-------- DATA LISTING

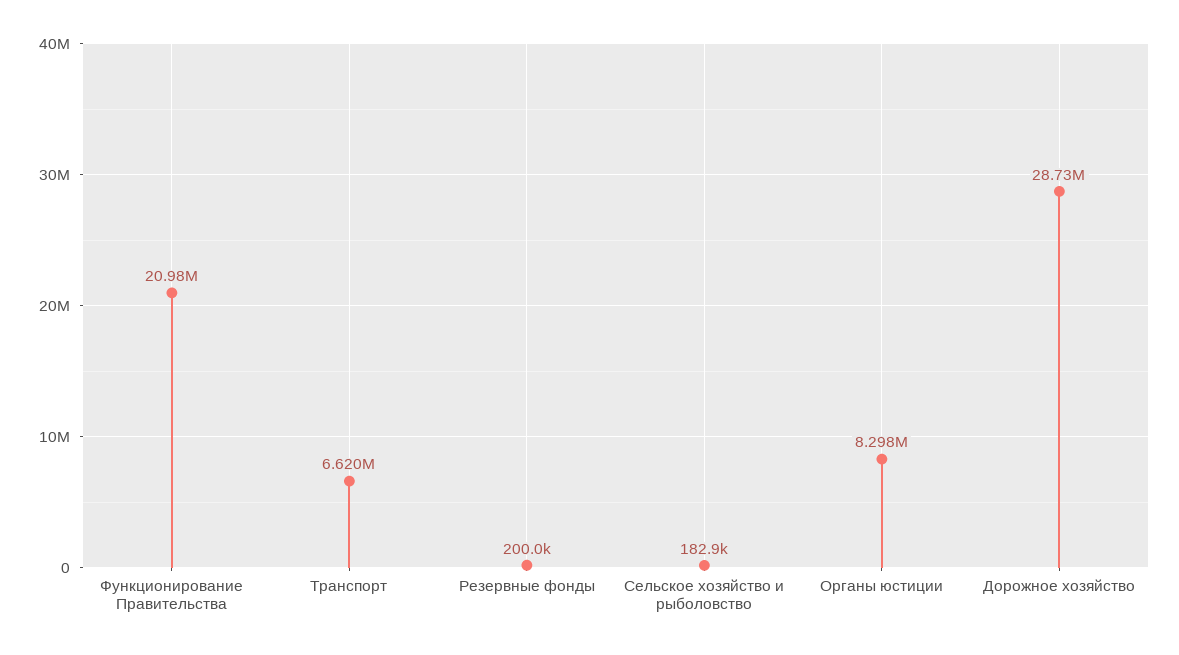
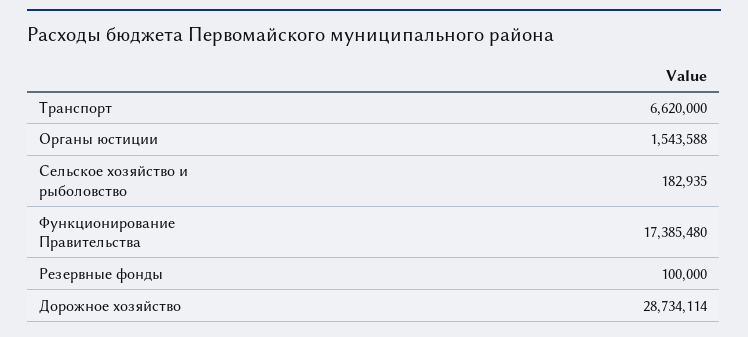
  {
-   "Функционирование Правительства": 20980000,
+   "Функционирование Правительства": 17385480,
    "Транспорт": 6620000,
-   "Резервные фонды": 200000,
+   "Резервные фонды": 100000,
    "Сельское хозяйство и рыболовство": 182935,
-   "Органы юстиции": 8298000,
+   "Органы юстиции": 1543588,
    "Дорожное хозяйство": 28734114
  }

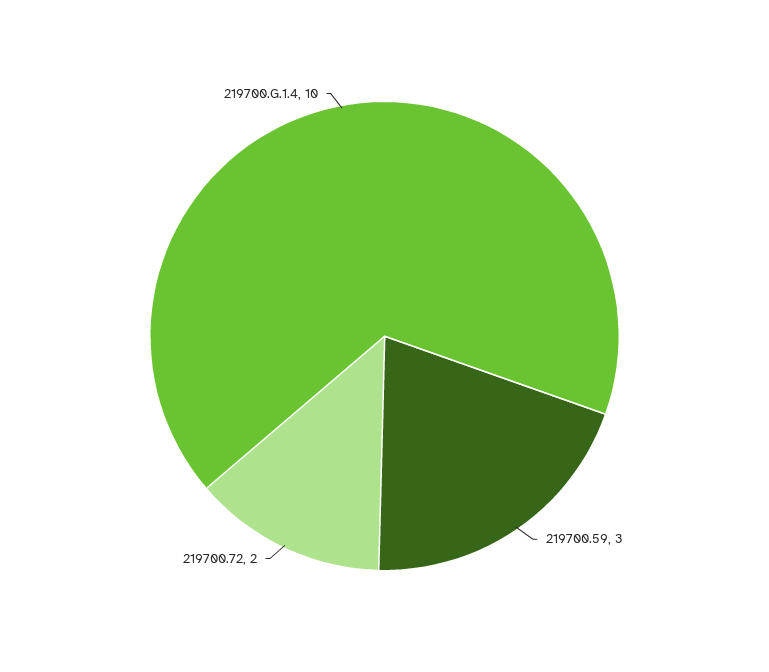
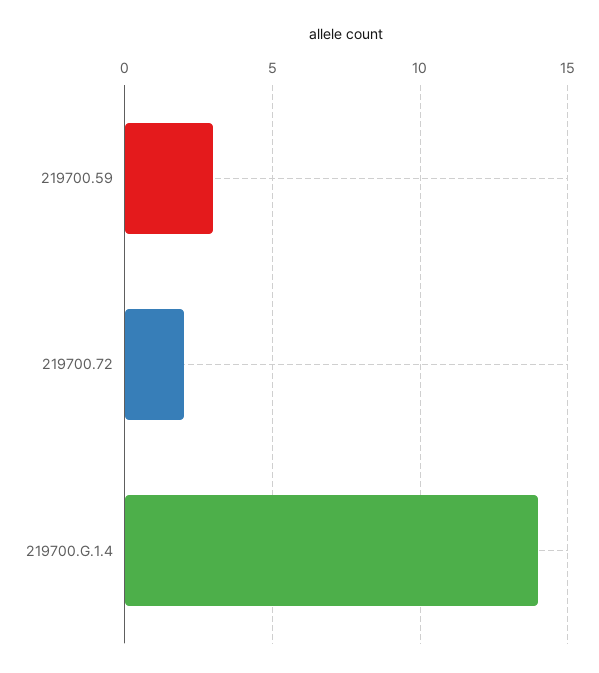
  {
    "219700.59": 3,
    "219700.72": 2,
-   "219700.G.1.4": 10
+   "219700.G.1.4": 14
  }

----------------

Pick out all lines from the data above in which the word "Органы" appears.

-   "Органы юстиции": 8298000,
+   "Органы юстиции": 1543588,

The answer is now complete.